Zuck’s AI bonanza
META confirmed it is pausing hiring in its AI division but attributed it to “basic organizational planning” as CEO Mark Zuckerberg and his team figure out how to create “a solid structure for our new superintelligence efforts.”
The pause follows an extremely aggressive hiring spree by META in recent months. To bring on top AI talent, the company has offered unprecedented pay packages on par with the some of the most highly paid professional athletes.
The “scale back” was in fact short-lived. Days after the story broke, reports surfaced that META poached yet another Apple (AAPL) AI executive.
Frank Chu is the sixth AAPL employee META has hired. He will report to his prior boss, Apple (AAPL) engineer Ruoming Pang, who earlier snagged a deal worth more than $200 million. This consists mostly of stock, with numerous conditions and performance hurdles attached.
In some cases, META has purchased entire businesses, just to bring people into the organization. The new Chief AI officer Alexandr Wang was obtained after META took a 49% stake in his start-up Scale AI at a reported $14.3 billion valuation.
Among the youngest self-made billionaires in the world, Wang was born in 1997 in Los Alamos, New Mexico to two immigrant physicists from China who worked at the famous Los Alamos National Laboratory, where the atomic bomb was invented.
When Zuck wanted to bring on AI-focused venture capitalists Nat Friedman and Dan Gross in July, he simply shelled out a few billion dollars to buy out minority investors in their VC funds.
Given the extreme lengths META has gone this summer to assemble its AI dream team, we struggle to read too much negativity into its recent hiring pause. It makes perfect sense that they would want to take a deep breath and figure out who does what.
DeepSeek 2.0?
The market’s latest AI jitters are reminiscent of the DeepSeek episode from earlier this year, when AI-related stocks sold off as some investors were rattled by a narrative of declining demand for AI equipment.
With leading AI stocks like NVIDIA (NVDA) delivering impressive sales growth in the months that followed, that bout of negativity now appears quite misguided. As we told subscribers at the time, efficiency breakthroughs would likely spur demand for AI chips and gear, rather than suppress it.

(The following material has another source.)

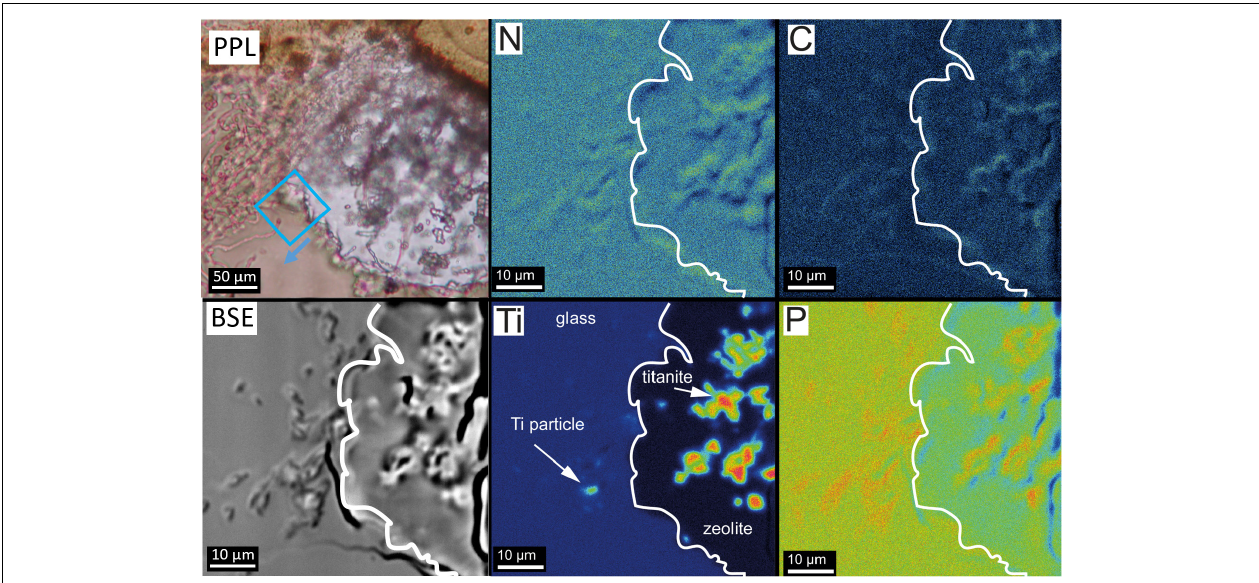
FIGURE 8 | Electron microprobe energy-dispersive X-ray maps of a representative area at the interface between unaltered basaltic glass and the zeolite alteration. The biologically important elements N, C, and P are associated with tubular textures in both unaltered basaltic glass, and Ti-rich titanite within the zeolite-mineralized zone. Isolated Ti-rich objects within the unaltered material (e.g., the small object marked by the white arrow in the Ti map) may represent early formed precursors to metamorphic titanite. A plane-polarized light (PPL) context image and backscattered electron (BSE) image are included for context, arrow indicates the up direction in the EPMA and BSE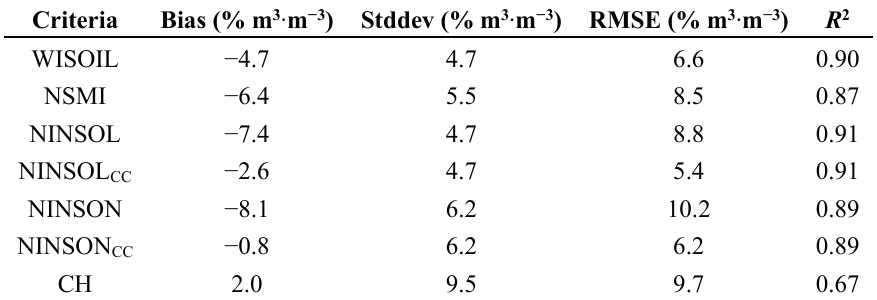
Table 4. Statistical values computed from the comparison of the retrieved soil moisture content (SMC) and the in-situ measured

Nonetheless, many AI stocks do currently have rich valuations that reflect ambitious expectations for future growth.
Whenever expectations are high and the outlook uncertain, there will be always be volatility and setbacks. And not every perceived AI play will succeed in the end. Long-term investors need to be prepared.
Nobody can say for sure how the AI story will unfold. What we do know is that AI is advancing at an extraordinary pace, and trillions of dollars are being deployed across industries to accelerate its trajectory.
We cannot predict in detail what will happen. But we can—and must—try to understand the big picture and do our best to act accordingly.
How far we’ve come
Just a year or two ago, talk of AI sounded like a preview to a science fiction movie. But now we are seeing and interacting with AI in real time. AI’s role in our lives is deepening everyday.
The NVDA stock chart tells the story.
NVDA is the key hardware provider powering the AI revolution. Without the breakthroughs of founder Jensen Huang and NVDA, arguably none of this would be happening.
If we merely rewind a couple of years to early 2023, NVDA was basically just another tech stock. It was primarily a maker of chips—Graphic Processing Units or GPUs—that support graphics-intensive video games on personal computers.
NVDA’s data center business—which sells the majority of GPUs that are used for AI supercomputing in the cloud—was just about to take off.
Over the next two years, NVDA went from a respected tech stock to the world’s most valuable business and the first $4 trillion market cap company.
After a short-lived downturn early in 2025 related to the misperceived DeepSeek threat, NVDA is back to all-time highs.